> [REQUIREMENT] Without the pictures, give the records again exactly as they appear.

(Dataset entries)
::::

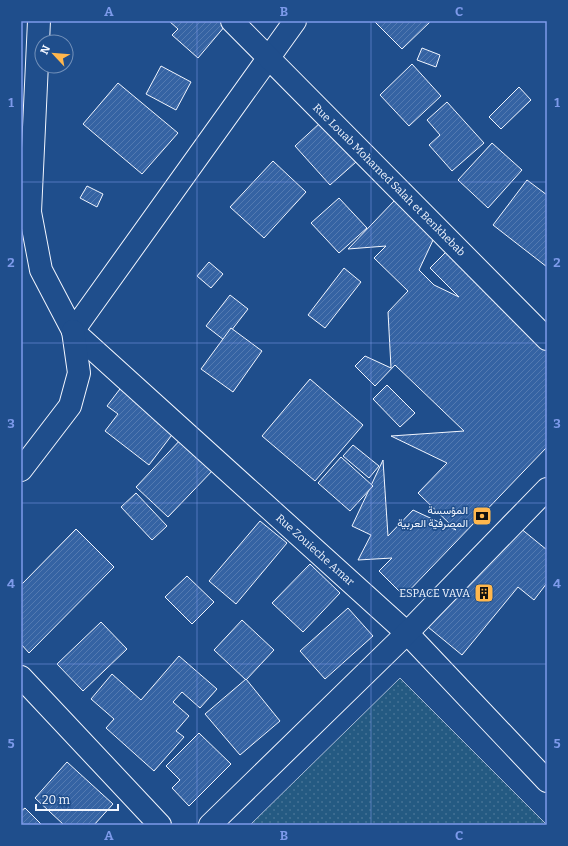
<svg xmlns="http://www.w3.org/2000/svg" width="568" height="846" font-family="Bitter,Vazirmatn,serif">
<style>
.garden{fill:url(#garden-dots);stroke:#a8bbd7}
.building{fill:url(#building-hatch);stroke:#f2f6ff}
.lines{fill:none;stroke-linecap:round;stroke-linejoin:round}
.minor-casing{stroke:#f2f6ff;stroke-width:24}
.secondary-casing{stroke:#f2f6ff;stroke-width:24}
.minor{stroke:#1f4e8c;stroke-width:22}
.secondary{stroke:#1f4e8c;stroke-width:22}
.grid{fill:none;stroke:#7d9aea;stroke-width:1;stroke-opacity:0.55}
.labels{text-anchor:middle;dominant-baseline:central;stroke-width:3;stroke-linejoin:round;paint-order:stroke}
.street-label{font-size:11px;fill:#f2f6ff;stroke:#1f4e8c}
.poi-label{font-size:11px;fill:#f2f6ff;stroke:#1f4e8c;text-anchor:end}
.neatline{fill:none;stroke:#7d9aea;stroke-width:1.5}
.grid-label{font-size:13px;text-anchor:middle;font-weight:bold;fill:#7d9aea}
</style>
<defs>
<pattern id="garden-dots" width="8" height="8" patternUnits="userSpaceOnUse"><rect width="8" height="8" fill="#245a82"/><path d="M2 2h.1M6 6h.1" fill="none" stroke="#447295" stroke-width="1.8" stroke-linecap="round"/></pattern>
<pattern id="building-hatch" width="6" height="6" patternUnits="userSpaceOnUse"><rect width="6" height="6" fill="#3563a3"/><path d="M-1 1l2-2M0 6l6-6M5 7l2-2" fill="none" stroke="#537ab1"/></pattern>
</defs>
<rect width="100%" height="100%" fill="#1f4e8c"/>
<path class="garden" d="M400 678 547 825H250Z"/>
<g class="building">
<path d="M169 21H220L225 26 198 58 172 35 178 29Z"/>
<path d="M374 21H431L402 49Z"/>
<path d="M422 48 440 55 436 67 417 60Z"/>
<path d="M412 64 441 96 409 126 380 95Z"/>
<path d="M161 66 191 82 176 110 146 94Z"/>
<path d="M118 83 178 133 142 174 83 124Z"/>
<path d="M519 87 531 100 501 129 489 117Z"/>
<path d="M447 102 484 143 452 171 429 145 440 135 427 120Z"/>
<path d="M321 122 356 162 330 185 295 146Z"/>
<path d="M492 143 522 170 488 208 458 180Z"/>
<path d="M273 161 306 192 264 238 230 207Z"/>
<path d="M527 180 547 195V267L493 225Z"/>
<path d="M87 186 103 194 97 207 80 198Z"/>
<path d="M339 198 367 228 339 253 311 223Z"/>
<path d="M395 200 434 238 419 270 434 285 459 297 430 268 448 250 547 346V447L404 596 379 571 392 558 358 560 371 535 352 526 383 460 388 536 413 510 456 530 418 493 447 463 391 436 464 431 395 365 375 386 355 366 365 356 391 368 388 312 408 291 374 258 386 246 348 249Z"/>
<path d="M209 262 223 274 211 288 197 276Z"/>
<path d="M344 268 361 282 325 328 308 315Z"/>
<path d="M230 295 248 309 224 340 206 326Z"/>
<path d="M231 328 262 351 233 392 201 369Z"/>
<path d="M129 377 184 419 149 465 105 431 118 414 107 406Z"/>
<path d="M310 379 363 425 315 481 262 436Z"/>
<path d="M387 385 415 413 400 427 373 399Z"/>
<path d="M183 437 215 468 168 517 136 487Z"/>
<path d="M353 445 379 466 369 478 343 456Z"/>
<path d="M341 457 373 486 350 511 318 483Z"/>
<path d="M136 493 167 526 152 540 121 507Z"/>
<path d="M260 521 287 543 236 604 209 581Z"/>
<path d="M514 523 547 550V583L534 600 518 587 462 655 428 627Z"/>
<path d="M76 529 114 567 29 653 21 644V585Z"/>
<path d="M310 564 340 593 303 632 272 603Z"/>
<path d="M187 576 214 602 192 624 165 597Z"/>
<path d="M348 608 373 636 325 679 300 651Z"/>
<path d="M242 620 274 650 246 680 214 650Z"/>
<path d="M101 622 127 649 83 691 57 664Z"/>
<path d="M179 656 217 689 200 708 182 692 173 702 189 716 176 731 184 737 154 771 106 728 114 719 91 699 112 674 141 700Z"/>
<path d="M246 679 280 721 240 755 205 714Z"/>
<path d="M199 733 231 764 189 806 172 788 180 780 166 766Z"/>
<path d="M67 762 113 804 94 825H64L35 798Z"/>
<path d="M25 808 42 825H21V811Z"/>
</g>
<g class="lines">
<defs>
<g id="minor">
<path d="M39 21 30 212 41 270 73 331 295 21"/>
<path d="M232 21 547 339"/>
<path d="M73 331 407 633 547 781"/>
<path d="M21 470 70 406 79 373 73 331"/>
<path d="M210 825 407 633 547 489"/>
</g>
<path id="secondary" d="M21 677 160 825"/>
</defs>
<use href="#minor" class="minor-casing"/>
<use href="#secondary" class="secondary-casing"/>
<use href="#minor" class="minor"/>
<use href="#secondary" class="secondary"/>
</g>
<path class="grid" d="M197 21V825M371 21V825M21 182H547M21 343H547M21 503H547M21 664H547"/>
<defs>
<symbol id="bank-square" viewBox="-11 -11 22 22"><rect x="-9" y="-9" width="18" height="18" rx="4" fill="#ffb74d" stroke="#1f4e8c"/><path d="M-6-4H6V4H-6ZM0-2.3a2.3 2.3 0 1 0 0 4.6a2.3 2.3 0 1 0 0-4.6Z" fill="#111"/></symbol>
<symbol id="building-square" viewBox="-11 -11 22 22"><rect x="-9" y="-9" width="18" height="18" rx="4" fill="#ffb74d" stroke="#1f4e8c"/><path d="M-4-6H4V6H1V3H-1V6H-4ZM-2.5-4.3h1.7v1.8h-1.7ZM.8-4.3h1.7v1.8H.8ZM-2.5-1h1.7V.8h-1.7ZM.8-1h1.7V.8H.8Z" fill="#111"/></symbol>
</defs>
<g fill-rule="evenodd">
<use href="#bank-square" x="471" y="505" width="22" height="22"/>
<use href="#building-square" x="473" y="582" width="22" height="22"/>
</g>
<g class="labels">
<g class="street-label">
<text transform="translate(389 180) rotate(45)">Rue Louab Mohamed Salah et Benkhebab</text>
<text transform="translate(315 550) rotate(42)">Rue Zouieche Amar</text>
</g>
<g class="poi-label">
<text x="468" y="510">المؤسسة<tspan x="468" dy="13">المصرفية العربية</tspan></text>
<text x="470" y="593">ESPACE VAVA</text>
</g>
</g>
<rect width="568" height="846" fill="none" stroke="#1f4e8c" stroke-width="44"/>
<g transform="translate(54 54) rotate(296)"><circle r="19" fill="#1f4e8c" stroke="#7391ba"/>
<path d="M0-3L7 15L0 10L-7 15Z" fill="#ffb74d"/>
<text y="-6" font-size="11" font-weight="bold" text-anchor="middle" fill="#f2f6ff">N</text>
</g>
<path d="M36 804v6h82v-6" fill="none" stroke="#f2f6ff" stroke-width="2"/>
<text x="42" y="804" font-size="12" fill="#f2f6ff" stroke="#1f4e8c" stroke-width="3" paint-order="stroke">20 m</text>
<rect x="22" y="22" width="524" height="802" class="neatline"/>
<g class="grid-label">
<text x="109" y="16">A</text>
<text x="284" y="16">B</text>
<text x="459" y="16">C</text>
<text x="11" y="107">1</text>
<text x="557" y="107">1</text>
<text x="11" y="267">2</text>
<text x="557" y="267">2</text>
<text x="11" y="428">3</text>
<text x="557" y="428">3</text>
<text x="11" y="588">4</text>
<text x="557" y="588">4</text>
<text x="11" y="748">5</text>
<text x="557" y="748">5</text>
<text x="109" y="840">A</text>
<text x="284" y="840">B</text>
<text x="459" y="840">C</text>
</g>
</svg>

::::

> [FINISHED TASK]
<svg xmlns="http://www.w3.org/2000/svg" width="568" height="846" font-family="Bitter,Vazirmatn,serif">
<style>
.garden{fill:url(#garden-dots);stroke:#a8bbd7}
.building{fill:url(#building-hatch);stroke:#f2f6ff}
.lines{fill:none;stroke-linecap:round;stroke-linejoin:round}
.minor-casing{stroke:#f2f6ff;stroke-width:24}
.secondary-casing{stroke:#f2f6ff;stroke-width:24}
.minor{stroke:#1f4e8c;stroke-width:22}
.secondary{stroke:#1f4e8c;stroke-width:22}
.grid{fill:none;stroke:#7d9aea;stroke-width:1;stroke-opacity:0.55}
.labels{text-anchor:middle;dominant-baseline:central;stroke-width:3;stroke-linejoin:round;paint-order:stroke}
.street-label{font-size:11px;fill:#f2f6ff;stroke:#1f4e8c}
.poi-label{font-size:11px;fill:#f2f6ff;stroke:#1f4e8c;text-anchor:end}
.neatline{fill:none;stroke:#7d9aea;stroke-width:1.5}
.grid-label{font-size:13px;text-anchor:middle;font-weight:bold;fill:#7d9aea}
</style>
<defs>
<pattern id="garden-dots" width="8" height="8" patternUnits="userSpaceOnUse"><rect width="8" height="8" fill="#245a82"/><path d="M2 2h.1M6 6h.1" fill="none" stroke="#447295" stroke-width="1.8" stroke-linecap="round"/></pattern>
<pattern id="building-hatch" width="6" height="6" patternUnits="userSpaceOnUse"><rect width="6" height="6" fill="#3563a3"/><path d="M-1 1l2-2M0 6l6-6M5 7l2-2" fill="none" stroke="#537ab1"/></pattern>
</defs>
<rect width="100%" height="100%" fill="#1f4e8c"/>
<path class="garden" d="M400 678 547 825H250Z"/>
<g class="building">
<path d="M169 21H220L225 26 198 58 172 35 178 29Z"/>
<path d="M374 21H431L402 49Z"/>
<path d="M422 48 440 55 436 67 417 60Z"/>
<path d="M412 64 441 96 409 126 380 95Z"/>
<path d="M161 66 191 82 176 110 146 94Z"/>
<path d="M118 83 178 133 142 174 83 124Z"/>
<path d="M519 87 531 100 501 129 489 117Z"/>
<path d="M447 102 484 143 452 171 429 145 440 135 427 120Z"/>
<path d="M321 122 356 162 330 185 295 146Z"/>
<path d="M492 143 522 170 488 208 458 180Z"/>
<path d="M273 161 306 192 264 238 230 207Z"/>
<path d="M527 180 547 195V267L493 225Z"/>
<path d="M87 186 103 194 97 207 80 198Z"/>
<path d="M339 198 367 228 339 253 311 223Z"/>
<path d="M395 200 434 238 419 270 434 285 459 297 430 268 448 250 547 346V447L404 596 379 571 392 558 358 560 371 535 352 526 383 460 388 536 413 510 456 530 418 493 447 463 391 436 464 431 395 365 375 386 355 366 365 356 391 368 388 312 408 291 374 258 386 246 348 249Z"/>
<path d="M209 262 223 274 211 288 197 276Z"/>
<path d="M344 268 361 282 325 328 308 315Z"/>
<path d="M230 295 248 309 224 340 206 326Z"/>
<path d="M231 328 262 351 233 392 201 369Z"/>
<path d="M129 377 184 419 149 465 105 431 118 414 107 406Z"/>
<path d="M310 379 363 425 315 481 262 436Z"/>
<path d="M387 385 415 413 400 427 373 399Z"/>
<path d="M183 437 215 468 168 517 136 487Z"/>
<path d="M353 445 379 466 369 478 343 456Z"/>
<path d="M341 457 373 486 350 511 318 483Z"/>
<path d="M136 493 167 526 152 540 121 507Z"/>
<path d="M260 521 287 543 236 604 209 581Z"/>
<path d="M514 523 547 550V583L534 600 518 587 462 655 428 627Z"/>
<path d="M76 529 114 567 29 653 21 644V585Z"/>
<path d="M310 564 340 593 303 632 272 603Z"/>
<path d="M187 576 214 602 192 624 165 597Z"/>
<path d="M348 608 373 636 325 679 300 651Z"/>
<path d="M242 620 274 650 246 680 214 650Z"/>
<path d="M101 622 127 649 83 691 57 664Z"/>
<path d="M179 656 217 689 200 708 182 692 173 702 189 716 176 731 184 737 154 771 106 728 114 719 91 699 112 674 141 700Z"/>
<path d="M246 679 280 721 240 755 205 714Z"/>
<path d="M199 733 231 764 189 806 172 788 180 780 166 766Z"/>
<path d="M67 762 113 804 94 825H64L35 798Z"/>
<path d="M25 808 42 825H21V811Z"/>
</g>
<g class="lines">
<defs>
<g id="minor">
<path d="M39 21 30 212 41 270 73 331 295 21"/>
<path d="M232 21 547 339"/>
<path d="M73 331 407 633 547 781"/>
<path d="M21 470 70 406 79 373 73 331"/>
<path d="M210 825 407 633 547 489"/>
</g>
<path id="secondary" d="M21 677 160 825"/>
</defs>
<use href="#minor" class="minor-casing"/>
<use href="#secondary" class="secondary-casing"/>
<use href="#minor" class="minor"/>
<use href="#secondary" class="secondary"/>
</g>
<path class="grid" d="M197 21V825M371 21V825M21 182H547M21 343H547M21 503H547M21 664H547"/>
<defs>
<symbol id="bank-square" viewBox="-11 -11 22 22"><rect x="-9" y="-9" width="18" height="18" rx="4" fill="#ffb74d" stroke="#1f4e8c"/><path d="M-6-4H6V4H-6ZM0-2.3a2.3 2.3 0 1 0 0 4.6a2.3 2.3 0 1 0 0-4.6Z" fill="#111"/></symbol>
<symbol id="building-square" viewBox="-11 -11 22 22"><rect x="-9" y="-9" width="18" height="18" rx="4" fill="#ffb74d" stroke="#1f4e8c"/><path d="M-4-6H4V6H1V3H-1V6H-4ZM-2.5-4.3h1.7v1.8h-1.7ZM.8-4.3h1.7v1.8H.8ZM-2.5-1h1.7V.8h-1.7ZM.8-1h1.7V.8H.8Z" fill="#111"/></symbol>
</defs>
<g fill-rule="evenodd">
<use href="#bank-square" x="471" y="505" width="22" height="22"/>
<use href="#building-square" x="473" y="582" width="22" height="22"/>
</g>
<g class="labels">
<g class="street-label">
<text transform="translate(389 180) rotate(45)">Rue Louab Mohamed Salah et Benkhebab</text>
<text transform="translate(315 550) rotate(42)">Rue Zouieche Amar</text>
</g>
<g class="poi-label">
<text x="468" y="510">المؤسسة<tspan x="468" dy="13">المصرفية العربية</tspan></text>
<text x="470" y="593">ESPACE VAVA</text>
</g>
</g>
<rect width="568" height="846" fill="none" stroke="#1f4e8c" stroke-width="44"/>
<g transform="translate(54 54) rotate(296)"><circle r="19" fill="#1f4e8c" stroke="#7391ba"/>
<path d="M0-3L7 15L0 10L-7 15Z" fill="#ffb74d"/>
<text y="-6" font-size="11" font-weight="bold" text-anchor="middle" fill="#f2f6ff">N</text>
</g>
<path d="M36 804v6h82v-6" fill="none" stroke="#f2f6ff" stroke-width="2"/>
<text x="42" y="804" font-size="12" fill="#f2f6ff" stroke="#1f4e8c" stroke-width="3" paint-order="stroke">20 m</text>
<rect x="22" y="22" width="524" height="802" class="neatline"/>
<g class="grid-label">
<text x="109" y="16">A</text>
<text x="284" y="16">B</text>
<text x="459" y="16">C</text>
<text x="11" y="107">1</text>
<text x="557" y="107">1</text>
<text x="11" y="267">2</text>
<text x="557" y="267">2</text>
<text x="11" y="428">3</text>
<text x="557" y="428">3</text>
<text x="11" y="588">4</text>
<text x="557" y="588">4</text>
<text x="11" y="748">5</text>
<text x="557" y="748">5</text>
<text x="109" y="840">A</text>
<text x="284" y="840">B</text>
<text x="459" y="840">C</text>
</g>
</svg>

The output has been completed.